Le dossier concernant le permis pour l'Eurostade, qui devait être construit sur le parking C du Heizel, piétine depuis des années. Bien que le terrain soit la propriété de la ville de Bruxelles, il est situé dans la commune flamande de Grimbergen, ce qui signifie que le gouvernement flamand est compétent pour la délivrance d'un permis.

Le gouvernement flamand a refusé de l'accorder en janvier 2018, car l'Eurostade serait trop grand pour ce que le plan d'aménagement du parking C prescrit et car le projet impliquerait des problèmes de mobilité.

Ghelamco s'est dès lors tourné vers le Conseil flamand chargé de se prononcer sur les contestations des décisions en matière de permis, qui l'a aussi éconduit en septembre 2019, l'avis du gouvernement flamand n'étant "pas manifestement déraisonnable".

En dernier recours, l'entreprise s'est adressée au Conseil d'État en octobre de l'année dernière. Le Conseil d'État a rejeté le pourvoi en cassation - cette instance ne se penchait que sur la légalité de l'arrêt et non sur le fond de l'affaire - dans son arrêt d'aujourd'hui/ jeudi.

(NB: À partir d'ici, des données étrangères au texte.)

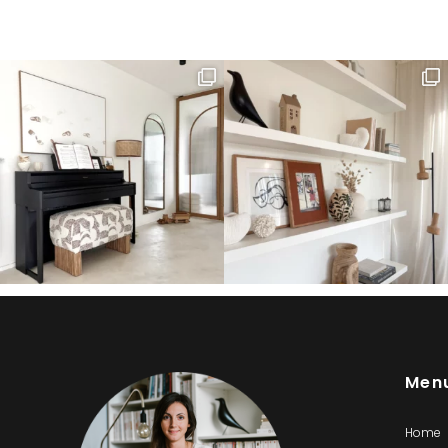
Men
Home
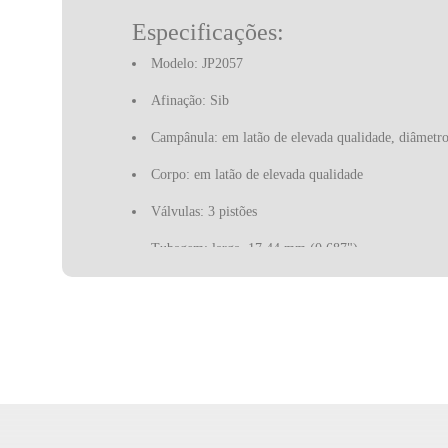
Especificações:
Modelo: JP2057
Afinação: Sib
Campânula: em latão de elevada qualidade, diâmetr
Corpo: em latão de elevada qualidade
Válvulas: 3 pistões
Tubagem: larga, 17.44 mm (0.687")
Chave de água: 1
Bocal: JP
Acabamento: dourado
Inclui estojo e acessórios
Garantia: 3 anos, contra defeitos de fabrico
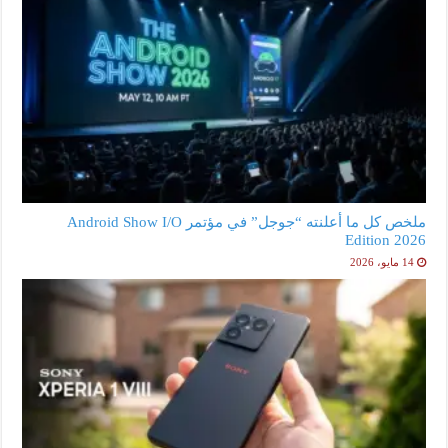
ملخص كل ما أعلنته “جوجل” في مؤتمر Android Show I/O
Edition 2026
14 مايو، 2026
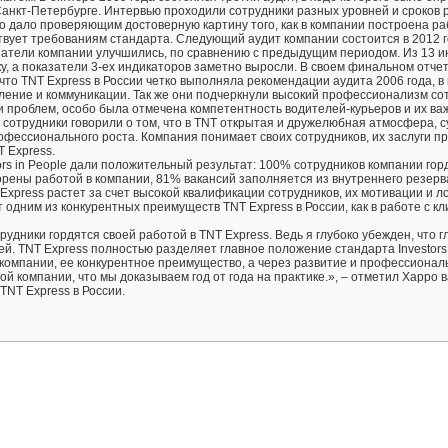
анкт-Петербурге. Интервью проходили сотрудники разных уровней и сроков 
то дало проверяющим достоверную картину того, как в компании построена ра
твует требованиям стандарта. Следующий аудит компании состоится в 2012 г
затели компании улучшились, по сравнению с предыдущим периодом. Из 13 и
, а показатели 3-ех индикаторов заметно выросли. В своем финальном отче
т, что TNT Express в России четко выполняла рекомендации аудита 2006 года, 
ление и коммуникации. Так же они подчеркнули высокий профессионализм со
ии проблем, особо была отмечена компетентность водителей-курьеров и их ва
ю сотрудники говорили о том, что в TNT открытая и дружелюбная атмосфера, 
фессионального роста. Компания понимает своих сотрудников, их заслуги п
 Express.
ors in People дали положительный результат: 100% сотрудников компании гор
орены работой в компании, 81% вакансий заполняется из внутреннего резерв
Express растет за счет высокой квалификации сотрудников, их мотивации и л
 одним из конкурентных преимуществ TNT Express в России, как в работе с кл
удники гордятся своей работой в TNT Express. Ведь я глубоко убежден, что г
й. TNT Express полностью разделяет главное положение стандарта Investors 
ь компании, ее конкурентное преимущество, а через развитие и профессионал
й компании, что мы доказываем год от года на практике.», – отметил Харро 
NT Express в России.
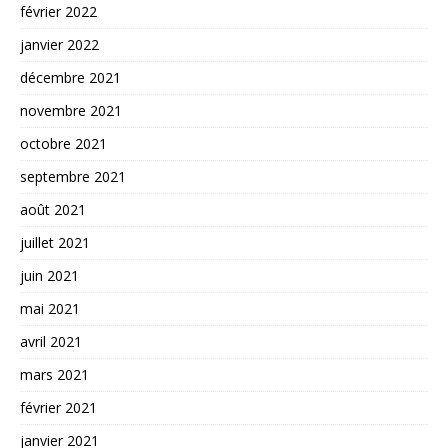
février 2022
janvier 2022
décembre 2021
novembre 2021
octobre 2021
septembre 2021
août 2021
juillet 2021
juin 2021
mai 2021
avril 2021
mars 2021
février 2021
janvier 2021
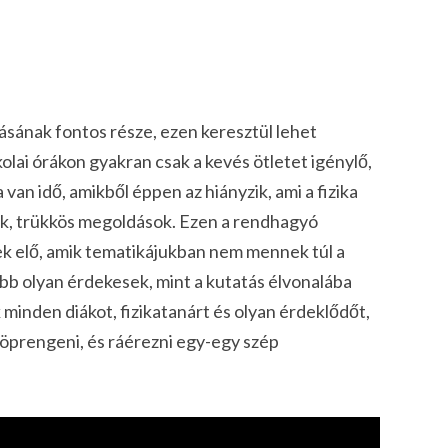
lásának fontos része, ezen keresztül lehet
kolai órákon gyakran csak a kevés ötletet igénylő,
an idő, amikből éppen az hiányzik, ami a fizika
ok, trükkös megoldások. Ezen a rendhagyó
lnek elő, amik tematikájukban nem mennek túl a
bb olyan érdekesek, mint a kutatás élvonalába
minden diákot, fizikatanárt és olyan érdeklődőt,
öprengeni, és ráérezni egy-egy szép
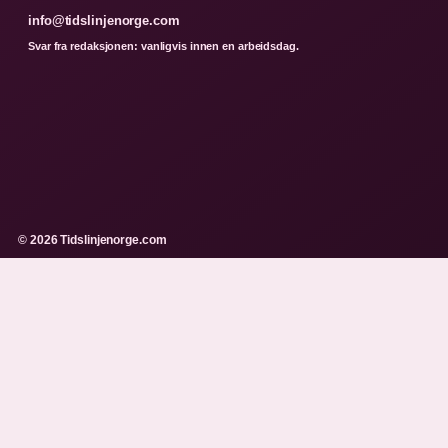
info@tidslinjenorge.com
Svar fra redaksjonen: vanligvis innen en arbeidsdag.
© 2026 Tidslinjenorge.com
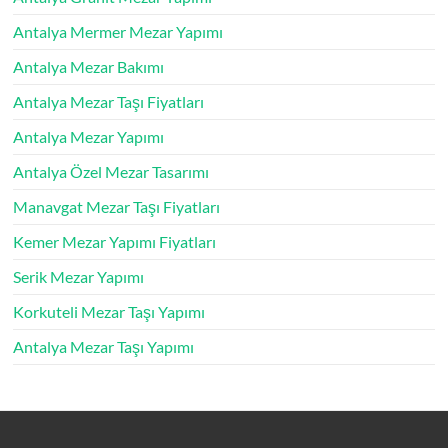
Antalya Mermer Mezar Yapımı
Antalya Mezar Bakımı
Antalya Mezar Taşı Fiyatları
Antalya Mezar Yapımı
Antalya Özel Mezar Tasarımı
Manavgat Mezar Taşı Fiyatları
Kemer Mezar Yapımı Fiyatları
Serik Mezar Yapımı
Korkuteli Mezar Taşı Yapımı
Antalya Mezar Taşı Yapımı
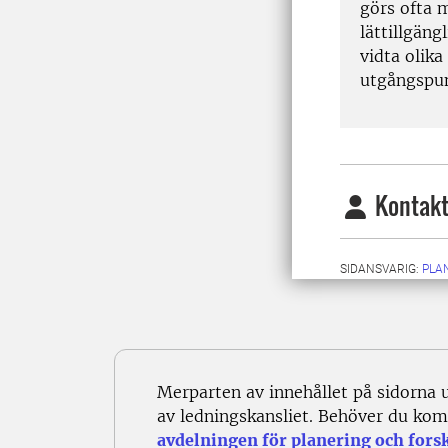
görs ofta m
lättillgäng
vidta olika
utgångspun
Kontakt
SIDANSVARIG:
PLA
Merparten av innehållet på sidorna 
av ledningskansliet. Behöver du kom
avdelningen för planering och fors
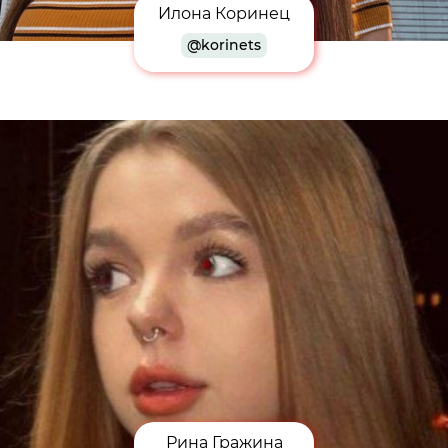
Илона Коринец
@korinets
Рина Гражина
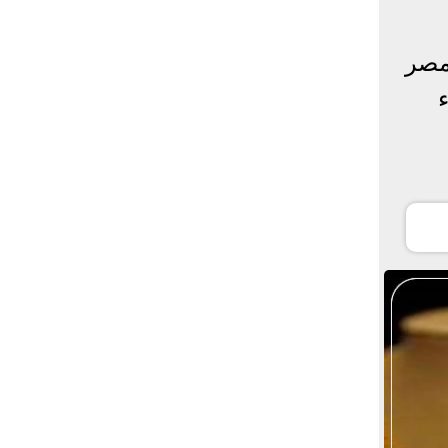
 في مصر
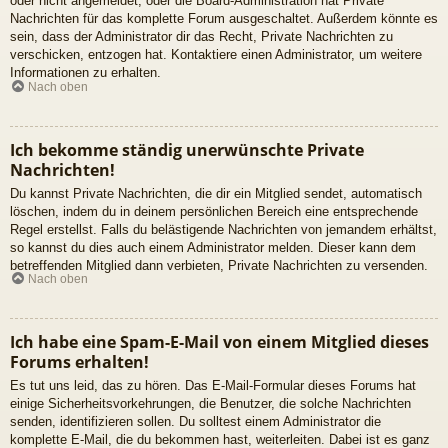
oder nicht angemeldet, oder die Board-Administration hat Private
Nachrichten für das komplette Forum ausgeschaltet. Außerdem könnte es
sein, dass der Administrator dir das Recht, Private Nachrichten zu
verschicken, entzogen hat. Kontaktiere einen Administrator, um weitere
Informationen zu erhalten.
Nach oben
Ich bekomme ständig unerwünschte Private
Nachrichten!
Du kannst Private Nachrichten, die dir ein Mitglied sendet, automatisch
löschen, indem du in deinem persönlichen Bereich eine entsprechende
Regel erstellst. Falls du belästigende Nachrichten von jemandem erhältst,
so kannst du dies auch einem Administrator melden. Dieser kann dem
betreffenden Mitglied dann verbieten, Private Nachrichten zu versenden.
Nach oben
Ich habe eine Spam-E-Mail von einem Mitglied dieses
Forums erhalten!
Es tut uns leid, das zu hören. Das E-Mail-Formular dieses Forums hat
einige Sicherheitsvorkehrungen, die Benutzer, die solche Nachrichten
senden, identifizieren sollen. Du solltest einem Administrator die
komplette E-Mail, die du bekommen hast, weiterleiten. Dabei ist es ganz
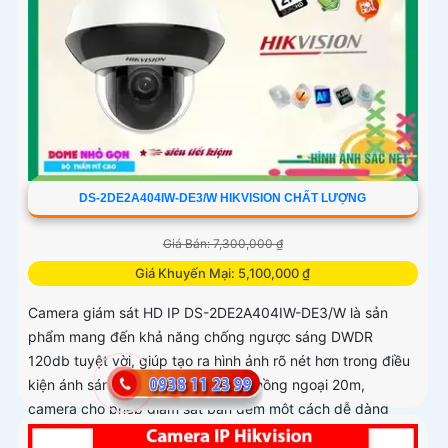
DS-2DE2A404IW-DE3/W HIKVISION CHẤT LƯỢNG
Giá Bán: 7,300,000 ₫
Giá Khuyến Mại: 5,100,000 ₫
Camera giám sát HD IP DS-2DE2A404IW-DE3/W là sản
phẩm mang đến khả năng chống ngược sáng DWDR
120db tuyệt vời, giúp tạo ra hình ảnh rõ nét hơn trong điều
kiện ánh sáng mạnh. Với tính năng hồng ngoại 20m,
camera cho phép giám sát ban đêm một cách dễ dàng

En réaction, Ghelamco a déclaré qu'il "examinerait de près l'arrêt du Conseil d'État et ses implications pour le projet de l'Eurostade" et qu'il "évaluerait les démarches nécessaires pour obtenir un permis exécutoire pour le projet". L'entreprise continue de croire en celui-ci, a-t-elle insisté.

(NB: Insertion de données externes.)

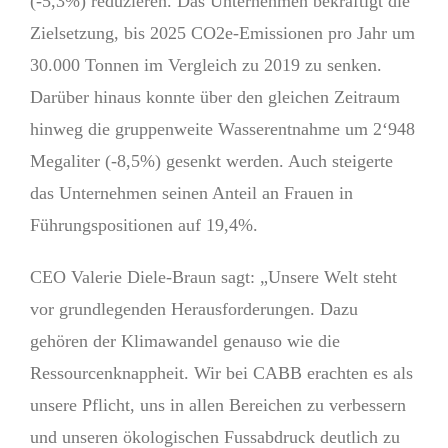
(-5,3%) reduzieren. Das Unternehmen bekräftigt die
Zielsetzung, bis 2025 CO2e-Emissionen pro Jahr um
30.000 Tonnen im Vergleich zu 2019 zu senken.
Darüber hinaus konnte über den gleichen Zeitraum
hinweg die gruppenweite Wasserentnahme um 2‘948
Megaliter (-8,5%) gesenkt werden. Auch steigerte
das Unternehmen seinen Anteil an Frauen in
Führungspositionen auf 19,4%.
CEO Valerie Diele-Braun sagt: „Unsere Welt steht
vor grundlegenden Herausforderungen. Dazu
gehören der Klimawandel genauso wie die
Ressourcenknappheit. Wir bei CABB erachten es als
unsere Pflicht, uns in allen Bereichen zu verbessern
und unseren ökologischen Fussabdruck deutlich zu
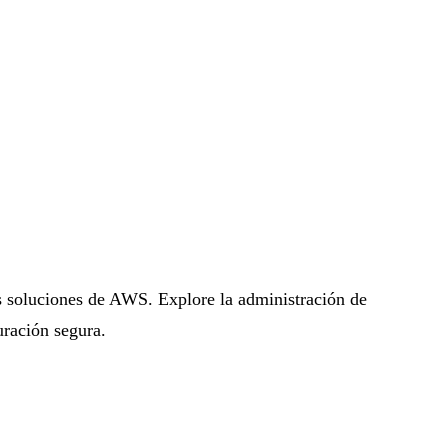
as soluciones de AWS. Explore la administración de
uración segura.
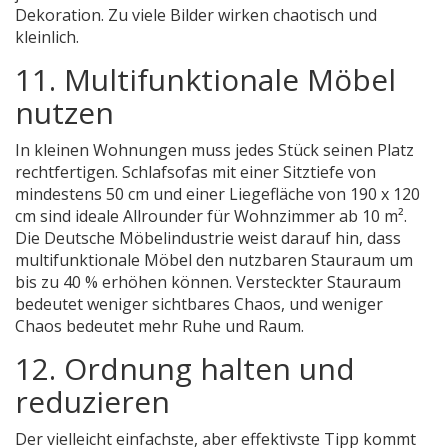
Dekoration. Zu viele Bilder wirken chaotisch und
kleinlich.
11. Multifunktionale Möbel
nutzen
In kleinen Wohnungen muss jedes Stück seinen Platz
rechtfertigen. Schlafsofas mit einer Sitztiefe von
mindestens 50 cm und einer Liegefläche von 190 x 120
cm sind ideale Allrounder für Wohnzimmer ab 10 m².
Die Deutsche Möbelindustrie weist darauf hin, dass
multifunktionale Möbel den nutzbaren Stauraum um
bis zu 40 % erhöhen können. Versteckter Stauraum
bedeutet weniger sichtbares Chaos, und weniger
Chaos bedeutet mehr Ruhe und Raum.
12. Ordnung halten und
reduzieren
Der vielleicht einfachste, aber effektivste Tipp kommt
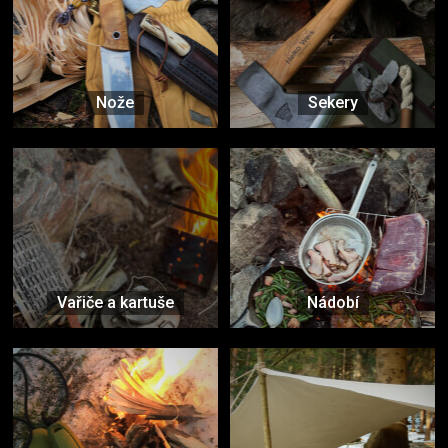
Nože
Sekery
Vařiče a kartuše
Nádobí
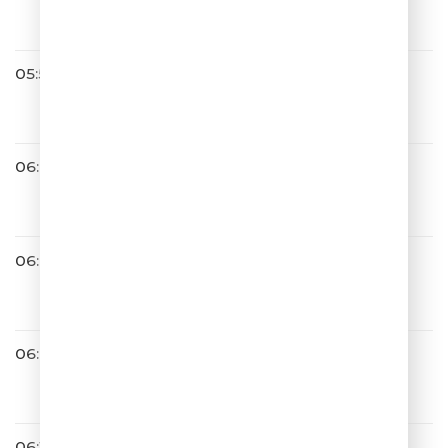
УЧЁНЫЕ 001
05:56
Tokio
Мы будем вместе
06:00
Galibri & Mavik
Чак Норрис
06:03
BIG STAND UP
06:07
Татьяна Куртукова
Матушка
06:11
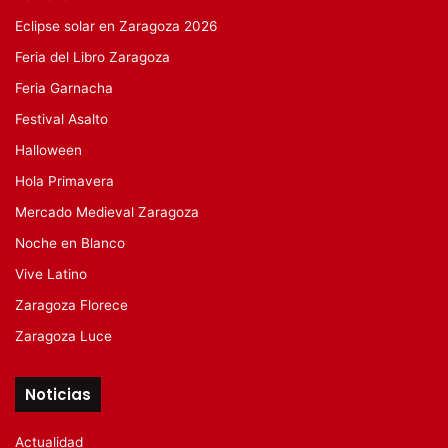
Eclipse solar en Zaragoza 2026
Feria del Libro Zaragoza
Feria Garnacha
Festival Asalto
Halloween
Hola Primavera
Mercado Medieval Zaragoza
Noche en Blanco
Vive Latino
Zaragoza Florece
Zaragoza Luce
Noticias
Actualidad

"Même si cet arrêt devait constituer un obstacle au projet initial de l'Eurostade, ceci ne signifie en rien la fin du projet en tant que tel", a assuré M. Gheysens. "Cet arrêt permet à Ghelamco de répondre aux évolutions récentes portant sur le plateau du Heysel et lui donne la possibilité pour de mettre au point des meilleures solutions pour la mobilité en concertation avec les stakeholders concernés."